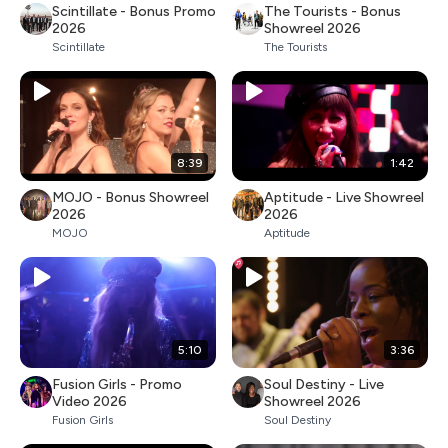
Scintillate - Bonus Promo
The Tourists - Bonus
2026
Showreel 2026
Scintillate
The Tourists
8:39
1:42
MOJO - Bonus Showreel
Aptitude - Live Showreel
2026
2026
MOJO
Aptitude
5:10
3:36
Fusion Girls - Promo
Soul Destiny - Live
Video 2026
Showreel 2026
Fusion Girls
Soul Destiny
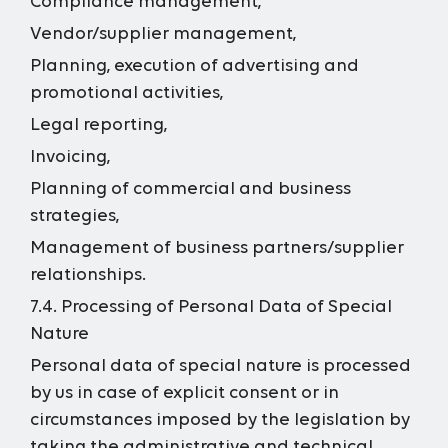
Compliance management,
Vendor/supplier management,
Planning, execution of advertising and
promotional activities,
Legal reporting,
Invoicing,
Planning of commercial and business
strategies,
Management of business partners/supplier
relationships.
7.4. Processing of Personal Data of Special
Nature
Personal data of special nature is processed
by us in case of explicit consent or in
circumstances imposed by the legislation by
taking the administrative and technical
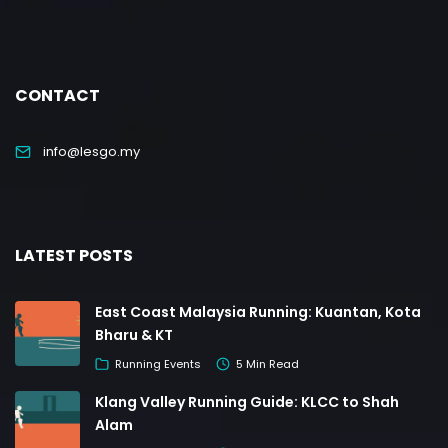
CONTACT
info@lesgo.my
LATEST POSTS
East Coast Malaysia Running: Kuantan, Kota
Bharu & KT
Running Events
5 Min Read
Klang Valley Running Guide: KLCC to Shah
Alam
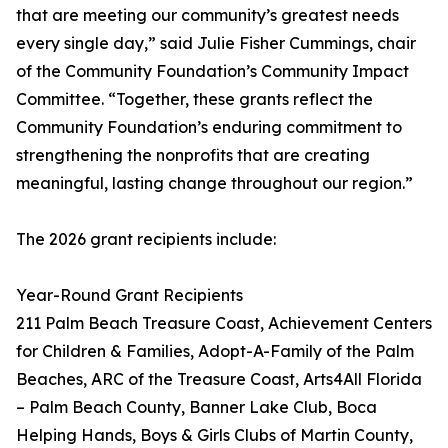
that are meeting our community’s greatest needs
every single day,” said Julie Fisher Cummings, chair
of the Community Foundation’s Community Impact
Committee. “Together, these grants reflect the
Community Foundation’s enduring commitment to
strengthening the nonprofits that are creating
meaningful, lasting change throughout our region.”
The 2026 grant recipients include:
Year-Round Grant Recipients
211 Palm Beach Treasure Coast, Achievement Centers
for Children & Families, Adopt-A-Family of the Palm
Beaches, ARC of the Treasure Coast, Arts4All Florida
– Palm Beach County, Banner Lake Club, Boca
Helping Hands, Boys & Girls Clubs of Martin County,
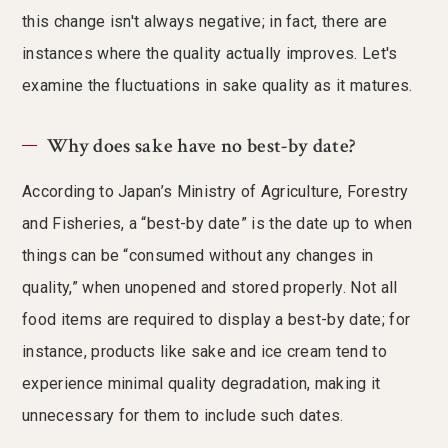
this change isn't always negative; in fact, there are
instances where the quality actually improves. Let's
examine the fluctuations in sake quality as it matures.
Why does sake have no best-by date?
According to Japan’s Ministry of Agriculture, Forestry
and Fisheries, a “best-by date” is the date up to when
things can be “consumed without any changes in
quality,” when unopened and stored properly. Not all
food items are required to display a best-by date; for
instance, products like sake and ice cream tend to
experience minimal quality degradation, making it
unnecessary for them to include such dates.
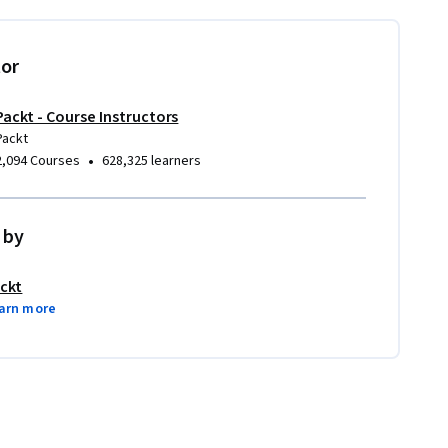
tor
Packt - Course Instructors
Packt
•
2,094 Courses
628,325 learners
 by
ckt
arn more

________________________________________

■ **Problem description**
Please give again, word for word, the lines from the one containing "things can be" through the last line of the listing above, inclusive, and leave out pictures.

■ **Task response**
things can be “consumed without any changes in
quality,” when unopened and stored properly. Not all
food items are required to display a best-by date; for
instance, products like sake and ice cream tend to
experience minimal quality degradation, making it
unnecessary for them to include such dates.
tor
Packt - Course Instructors
Packt
•
2,094 Courses
628,325 learners
 by
ckt
arn more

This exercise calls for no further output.